■ INSTRUÇÃO
Dê continuidade à reflexão sobre a vida dada "para a vida do mundo", começando logo após a última pergunta do trecho.
------ TRECHO PARA ANÁLISE ------
No entanto a expressão: “a minha carne dada para a vida do mundo” se referiria a toda a existência de Cristo na carne. Arriscaria em dizer que, se Ele passou no mundo fazendo o bem (Cf. At 10, 38) a vida do servo é fazer o bem. Há momentos em que o professor não leciona, nem está estudando ou preparando aulas, como há momentos na vida do padre em que ele não está celebrando, ou mesmo de hábito sacerdotal.

O que quero dizer é que haverá um dado momento na vida em que tudo nos será tirado, seja no descanso, seja no banho de asseio ou em outra situação mais drástica. Nessa hora, em que nos faltará qualquer expressão externa de quem nos sentimos por dentro ou de como nos veem, o que seremos de fato? O Cardeal Koreano Van Thuan, na solitária aprisionado, não podia celebrar a missa de preceito, segundo me contou Pe. Tanag, colega em um curso na Itália, também Koreano. Quando estivermos prostrados pela idade ou enfermidade, ou quando simplesmente nos tirarem as possibilidades, como serviremos? Como o ser Jesus eucarístico poderá continuar se dando ‘para a vida do mundo’?
------ DADOS FORNECIDOS ------
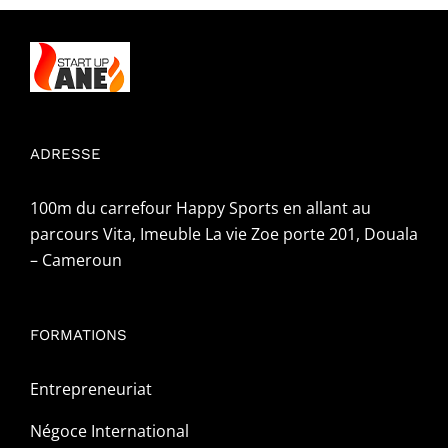
ADRESSE
100m du carrefour Happy Sports en allant au
parcours Vita, Imeuble La vie Zoe porte 201, Douala
– Cameroun
FORMATIONS
Entrepreneuriat
Négoce International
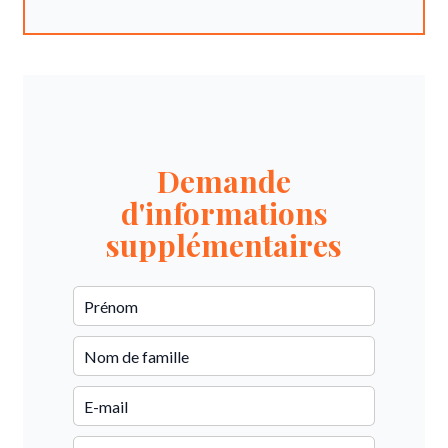
Demande
d'informations
supplémentaires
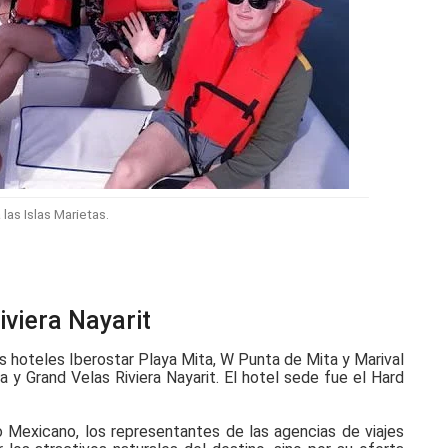
las Islas Marietas.
iviera Nayarit
s hoteles Iberostar Playa Mita, W Punta de Mita y Marival
 y Grand Velas Riviera Nayarit. El hotel sede fue el Hard
co Mexicano, los representantes de las agencias de viajes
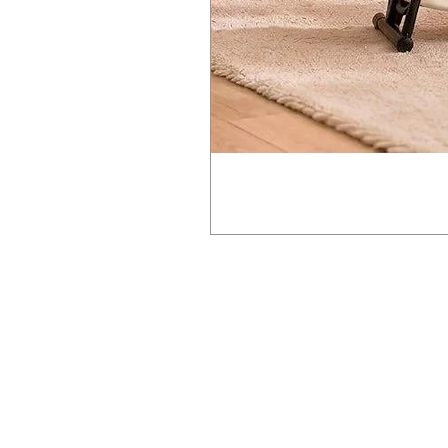
• 3.5mm headphone output port for 
DPE 技术 提供身临其境的立体声
• Dedicated iAMP mobile app for ad
1.28 英寸圆形触摸屏，支持歌
sharing, and firmware updates
• Compatible with MOOER’s F4 wire
双 线路输出 和 耳机插孔
• Bluetooth 5.0 input compatibility, 
兼容 电吉他和贝斯
• USB-C port for high-quality OTG 
USB-C (REC/OTG) 端口，用
• Convenient carrying strap
内置可充电电池
iAMP App 用于编辑、固件和音色
支持 Magic Ear 无线脚踏开关
特色功能：
15W 立体声放大（双 2 英寸扬声
集成的 MOOER iAMP 效果系统1
1.28 英寸圆形触摸屏
55 种音箱型号，每种均基于 MOO
69 种效果类型
内置鼓机，包含 60 种鼓节奏和 1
------
■ RESPOSTA ESCRITA
Desejo a você que descubra como a eucaristia, alimento do cristão, pode lhe transformar em um cristão mais parecido com Jesus, ao ponto de que também se diga quando você passar: eis uma pessoa boa, alguém que faz o bem. O bem está na raiz da palavra ‘eucaristia’, por isso testifica e legitima todo serviço cristão. O ‘fazer’ precisa ‘ser’, do contrário trairá a essência da vida. O mesmo Jesus que faz o bem é Aquele que é a Vida (Cf. Jo 14, 6). De fato, quem O recebeu e se alimentou dEle se parecerá com Ele. Não deve ser à toa que ‘bem’ em grego seja ‘EU’. Sem querer ferir a semântica da língua, acho que merece pensar nisto. Boa semana! Esteja bem! Seja bom (boa)! E feliz dia dos pais!

Glória ao Pai e ao Filho e ao Espírito Santo...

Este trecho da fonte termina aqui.